Problem description => Look through the records below for the line with "When assessing whether". Return that line and each one after it up to and including the line with "thievery, vandalism, natural", exactly.

Task data =>
★ ★ ★

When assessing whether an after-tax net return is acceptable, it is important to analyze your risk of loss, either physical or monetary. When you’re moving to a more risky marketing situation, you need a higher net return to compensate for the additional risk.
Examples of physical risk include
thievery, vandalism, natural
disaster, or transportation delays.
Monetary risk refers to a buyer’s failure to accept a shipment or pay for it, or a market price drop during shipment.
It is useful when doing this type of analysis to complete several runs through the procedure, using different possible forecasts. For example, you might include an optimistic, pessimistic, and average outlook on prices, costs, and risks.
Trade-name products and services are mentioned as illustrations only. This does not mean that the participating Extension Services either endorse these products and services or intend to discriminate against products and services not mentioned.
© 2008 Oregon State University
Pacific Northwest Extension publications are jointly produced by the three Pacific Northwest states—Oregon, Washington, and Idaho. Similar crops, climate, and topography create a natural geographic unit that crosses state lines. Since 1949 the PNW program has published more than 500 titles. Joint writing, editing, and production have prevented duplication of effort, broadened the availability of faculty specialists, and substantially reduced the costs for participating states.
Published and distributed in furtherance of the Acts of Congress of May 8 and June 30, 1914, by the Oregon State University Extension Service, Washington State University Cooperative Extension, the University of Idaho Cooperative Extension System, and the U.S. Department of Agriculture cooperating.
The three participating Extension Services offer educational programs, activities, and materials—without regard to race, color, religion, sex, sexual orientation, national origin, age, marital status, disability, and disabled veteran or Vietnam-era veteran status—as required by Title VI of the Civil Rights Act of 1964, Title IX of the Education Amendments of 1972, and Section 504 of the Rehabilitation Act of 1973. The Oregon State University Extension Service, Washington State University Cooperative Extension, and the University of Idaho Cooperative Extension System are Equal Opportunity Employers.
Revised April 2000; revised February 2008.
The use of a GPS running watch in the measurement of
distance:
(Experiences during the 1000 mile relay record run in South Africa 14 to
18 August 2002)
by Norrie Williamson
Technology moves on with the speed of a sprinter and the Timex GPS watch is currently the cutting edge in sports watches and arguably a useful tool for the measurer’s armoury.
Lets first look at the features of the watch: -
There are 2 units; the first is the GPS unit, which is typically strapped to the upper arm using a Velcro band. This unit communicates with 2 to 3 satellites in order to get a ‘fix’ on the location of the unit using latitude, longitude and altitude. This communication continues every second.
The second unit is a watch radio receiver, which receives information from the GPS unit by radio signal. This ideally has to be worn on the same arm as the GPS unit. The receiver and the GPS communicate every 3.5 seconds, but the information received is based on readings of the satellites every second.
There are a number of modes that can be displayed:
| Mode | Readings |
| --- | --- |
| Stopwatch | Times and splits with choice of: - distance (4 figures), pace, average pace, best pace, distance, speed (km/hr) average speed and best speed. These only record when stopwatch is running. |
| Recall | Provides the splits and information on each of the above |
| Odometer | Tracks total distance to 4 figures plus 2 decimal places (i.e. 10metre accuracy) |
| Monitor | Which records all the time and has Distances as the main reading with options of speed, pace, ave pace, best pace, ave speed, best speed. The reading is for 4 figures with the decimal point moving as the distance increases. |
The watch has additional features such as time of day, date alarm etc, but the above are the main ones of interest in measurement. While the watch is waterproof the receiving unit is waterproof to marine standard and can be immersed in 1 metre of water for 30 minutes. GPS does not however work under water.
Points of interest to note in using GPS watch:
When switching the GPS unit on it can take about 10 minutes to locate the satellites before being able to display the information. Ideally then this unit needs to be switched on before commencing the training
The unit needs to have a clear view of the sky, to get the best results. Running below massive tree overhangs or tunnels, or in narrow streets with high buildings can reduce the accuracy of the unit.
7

★ ★ ★

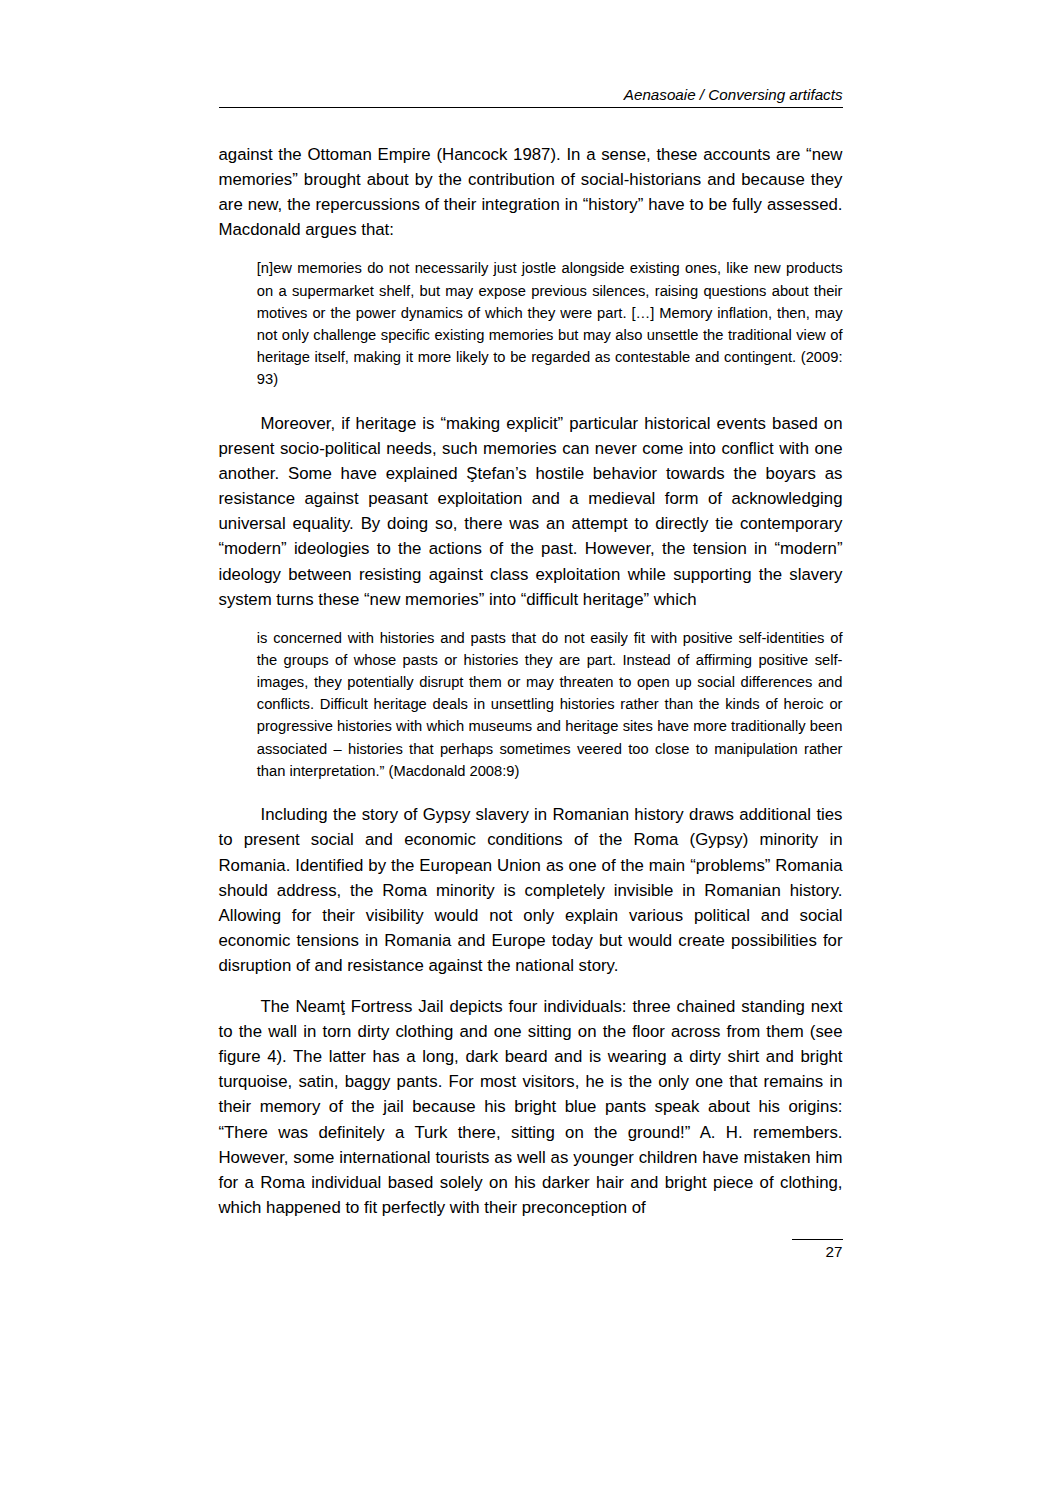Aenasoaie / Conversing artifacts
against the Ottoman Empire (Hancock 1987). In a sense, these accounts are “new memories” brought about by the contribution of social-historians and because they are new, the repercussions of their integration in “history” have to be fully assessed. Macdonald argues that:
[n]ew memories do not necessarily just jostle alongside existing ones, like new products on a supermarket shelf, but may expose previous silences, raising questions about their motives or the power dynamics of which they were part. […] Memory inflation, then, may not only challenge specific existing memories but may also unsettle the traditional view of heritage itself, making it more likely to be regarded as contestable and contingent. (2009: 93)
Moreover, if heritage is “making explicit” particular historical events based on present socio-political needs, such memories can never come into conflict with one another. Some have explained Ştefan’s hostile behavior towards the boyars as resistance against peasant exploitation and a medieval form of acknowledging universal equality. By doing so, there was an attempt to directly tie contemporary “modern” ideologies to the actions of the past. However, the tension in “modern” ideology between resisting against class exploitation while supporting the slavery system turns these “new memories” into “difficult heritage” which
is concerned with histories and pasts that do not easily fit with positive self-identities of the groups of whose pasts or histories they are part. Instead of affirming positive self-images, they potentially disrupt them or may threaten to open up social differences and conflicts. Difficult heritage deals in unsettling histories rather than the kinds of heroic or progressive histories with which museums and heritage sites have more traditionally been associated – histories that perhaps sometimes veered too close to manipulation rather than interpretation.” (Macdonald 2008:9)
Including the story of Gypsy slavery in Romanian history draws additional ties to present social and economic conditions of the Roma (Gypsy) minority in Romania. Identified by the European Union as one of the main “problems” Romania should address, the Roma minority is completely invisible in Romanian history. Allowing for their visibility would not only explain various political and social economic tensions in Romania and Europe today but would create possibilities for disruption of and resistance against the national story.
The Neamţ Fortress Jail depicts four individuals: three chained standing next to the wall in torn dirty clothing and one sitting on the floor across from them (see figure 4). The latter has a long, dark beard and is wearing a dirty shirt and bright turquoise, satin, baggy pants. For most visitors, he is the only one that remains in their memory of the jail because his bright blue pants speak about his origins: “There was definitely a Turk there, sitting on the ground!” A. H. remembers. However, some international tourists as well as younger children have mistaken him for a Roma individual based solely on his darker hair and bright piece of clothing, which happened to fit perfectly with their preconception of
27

★ ★ ★

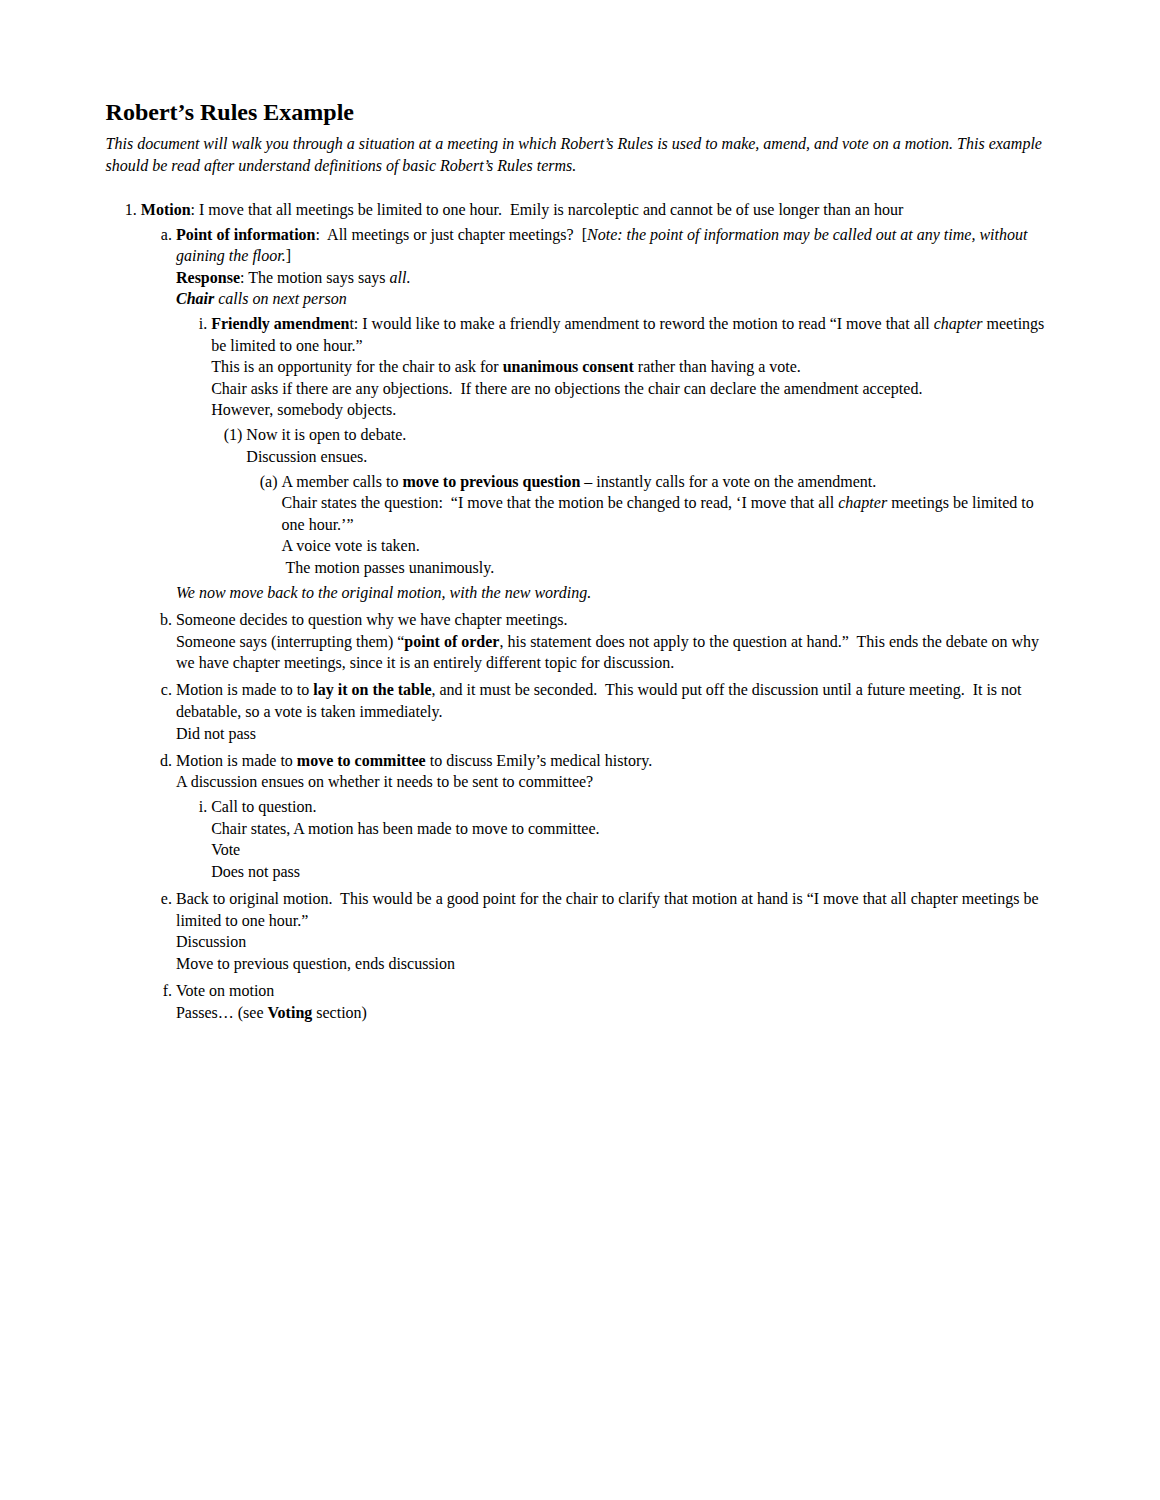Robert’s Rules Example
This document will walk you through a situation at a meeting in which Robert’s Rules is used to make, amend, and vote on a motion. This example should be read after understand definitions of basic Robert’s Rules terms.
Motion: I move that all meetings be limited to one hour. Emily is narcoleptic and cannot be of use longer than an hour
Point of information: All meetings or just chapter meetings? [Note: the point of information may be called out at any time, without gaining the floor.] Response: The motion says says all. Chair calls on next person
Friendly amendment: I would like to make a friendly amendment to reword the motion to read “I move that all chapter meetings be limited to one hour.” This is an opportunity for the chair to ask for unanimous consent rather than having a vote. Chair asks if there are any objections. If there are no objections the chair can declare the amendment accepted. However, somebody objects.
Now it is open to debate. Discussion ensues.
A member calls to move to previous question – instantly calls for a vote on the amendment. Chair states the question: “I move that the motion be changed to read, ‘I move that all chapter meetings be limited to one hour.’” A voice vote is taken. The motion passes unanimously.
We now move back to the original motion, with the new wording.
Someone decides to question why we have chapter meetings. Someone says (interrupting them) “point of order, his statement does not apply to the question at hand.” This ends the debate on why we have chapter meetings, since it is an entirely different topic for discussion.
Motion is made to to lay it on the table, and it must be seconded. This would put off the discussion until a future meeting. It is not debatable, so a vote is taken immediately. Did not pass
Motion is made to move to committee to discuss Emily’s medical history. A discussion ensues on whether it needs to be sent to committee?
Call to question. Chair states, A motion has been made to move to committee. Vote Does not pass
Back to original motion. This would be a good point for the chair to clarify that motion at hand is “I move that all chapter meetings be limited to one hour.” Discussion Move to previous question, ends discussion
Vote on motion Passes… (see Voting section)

★ ★ ★

Expected output =>
When assessing whether an after-tax net return is acceptable, it is important to analyze your risk of loss, either physical or monetary. When you’re moving to a more risky marketing situation, you need a higher net return to compensate for the additional risk.
Examples of physical risk include
thievery, vandalism, natural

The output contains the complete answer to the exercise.